● **Text segment**
Orange entrepreneur: When in doubt, innovate!
By Shen Yuan, Yichang International Communication Studio
Zhou Dainian from Yichang’s Xiangxiang Village is exploring modern methods for selling oranges, and also creating new opportunities for local villagers.
In 1990, after graduating from high school, Zhou bought a motorcycle and began selling oranges. At that time, transport issues and a lack of information flow meant that oranges from Xiangxiang Village – where he had grown up – had a hard time finding buyers. Zhou would bring merchants from other places to the village to buy oranges.
In 2006, scarcely anybody came to the village to buy oranges. So the resourceful Zhou hired a truck to transport a big load of local oranges to Kaifeng City in Henan province, 650 kilometers away. Once he got there, he sold 10,000 kilograms of oranges in less than an hour.
After this encouraging start, Zhou started thinking seriously about developing the market. In 2007, he invited several classmates to form a marketing team. Three years later, the village’s orange sales network had expanded to more than 30 cities across China, including Beijing, Wuhan, Shenzhen and Shanghai.

● **Work to complete**
• a. According to the orange-selling article, how many kilograms of oranges did Zhou sell in Kaifeng City?
• b. Extract the passage of the orange-selling article between "By Shen Yuan, Yichang" and "places to the village to buy oranges.", inclusive.
The rows that come next are separate material and have nothing to do with the article.

● **Dataset records**
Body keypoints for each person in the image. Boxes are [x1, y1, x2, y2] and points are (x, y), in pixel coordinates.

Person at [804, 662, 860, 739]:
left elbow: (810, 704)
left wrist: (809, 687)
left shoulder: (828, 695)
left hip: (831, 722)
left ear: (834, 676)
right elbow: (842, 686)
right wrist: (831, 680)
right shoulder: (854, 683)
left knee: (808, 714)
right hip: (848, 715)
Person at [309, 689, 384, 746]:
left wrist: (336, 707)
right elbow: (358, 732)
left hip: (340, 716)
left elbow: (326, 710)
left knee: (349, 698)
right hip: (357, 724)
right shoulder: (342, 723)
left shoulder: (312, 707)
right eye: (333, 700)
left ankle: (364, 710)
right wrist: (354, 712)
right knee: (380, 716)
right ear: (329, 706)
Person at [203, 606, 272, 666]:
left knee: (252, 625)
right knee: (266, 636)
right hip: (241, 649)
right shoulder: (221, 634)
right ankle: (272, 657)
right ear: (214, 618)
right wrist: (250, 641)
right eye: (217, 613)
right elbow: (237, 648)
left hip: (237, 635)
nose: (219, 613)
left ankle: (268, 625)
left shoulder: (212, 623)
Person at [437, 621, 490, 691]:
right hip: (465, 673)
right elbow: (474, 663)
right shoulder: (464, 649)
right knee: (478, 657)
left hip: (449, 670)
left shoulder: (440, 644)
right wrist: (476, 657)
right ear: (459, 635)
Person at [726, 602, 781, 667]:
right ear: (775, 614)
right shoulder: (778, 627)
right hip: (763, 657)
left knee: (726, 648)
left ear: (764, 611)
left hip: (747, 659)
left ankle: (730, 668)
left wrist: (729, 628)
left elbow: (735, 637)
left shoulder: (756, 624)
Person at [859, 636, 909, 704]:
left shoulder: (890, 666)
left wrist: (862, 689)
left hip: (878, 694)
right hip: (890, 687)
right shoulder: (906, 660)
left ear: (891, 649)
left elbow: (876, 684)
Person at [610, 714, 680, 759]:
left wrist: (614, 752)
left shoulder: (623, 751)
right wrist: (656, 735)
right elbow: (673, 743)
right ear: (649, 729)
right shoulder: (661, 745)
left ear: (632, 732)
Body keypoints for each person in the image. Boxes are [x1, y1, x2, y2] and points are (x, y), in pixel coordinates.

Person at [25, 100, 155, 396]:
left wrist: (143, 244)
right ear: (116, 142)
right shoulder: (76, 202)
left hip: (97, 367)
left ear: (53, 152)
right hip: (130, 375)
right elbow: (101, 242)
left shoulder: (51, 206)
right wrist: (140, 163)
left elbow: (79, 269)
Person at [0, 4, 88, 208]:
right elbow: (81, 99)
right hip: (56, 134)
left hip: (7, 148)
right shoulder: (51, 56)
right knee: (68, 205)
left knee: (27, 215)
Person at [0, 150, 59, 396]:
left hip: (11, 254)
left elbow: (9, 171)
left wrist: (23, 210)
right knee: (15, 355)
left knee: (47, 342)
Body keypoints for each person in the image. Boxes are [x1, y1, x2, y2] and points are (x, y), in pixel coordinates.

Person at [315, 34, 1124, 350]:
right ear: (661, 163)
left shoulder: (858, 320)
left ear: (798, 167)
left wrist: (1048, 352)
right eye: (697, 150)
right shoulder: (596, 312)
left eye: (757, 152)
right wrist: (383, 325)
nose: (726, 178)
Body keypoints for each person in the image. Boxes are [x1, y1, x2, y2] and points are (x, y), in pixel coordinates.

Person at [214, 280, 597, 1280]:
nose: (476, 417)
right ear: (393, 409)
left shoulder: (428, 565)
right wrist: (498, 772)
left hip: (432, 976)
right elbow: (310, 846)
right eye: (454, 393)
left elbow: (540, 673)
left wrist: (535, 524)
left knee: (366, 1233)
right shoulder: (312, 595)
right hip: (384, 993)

● **Solutions to each task**
• a. 10,000 kilograms, in less than an hour.

• b.
By Shen Yuan, Yichang International Communication Studio
Zhou Dainian from Yichang’s Xiangxiang Village is exploring modern methods for selling oranges, and also creating new opportunities for local villagers.
In 1990, after graduating from high school, Zhou bought a motorcycle and began selling oranges. At that time, transport issues and a lack of information flow meant that oranges from Xiangxiang Village – where he had grown up – had a hard time finding buyers. Zhou would bring merchants from other places to the village to buy oranges.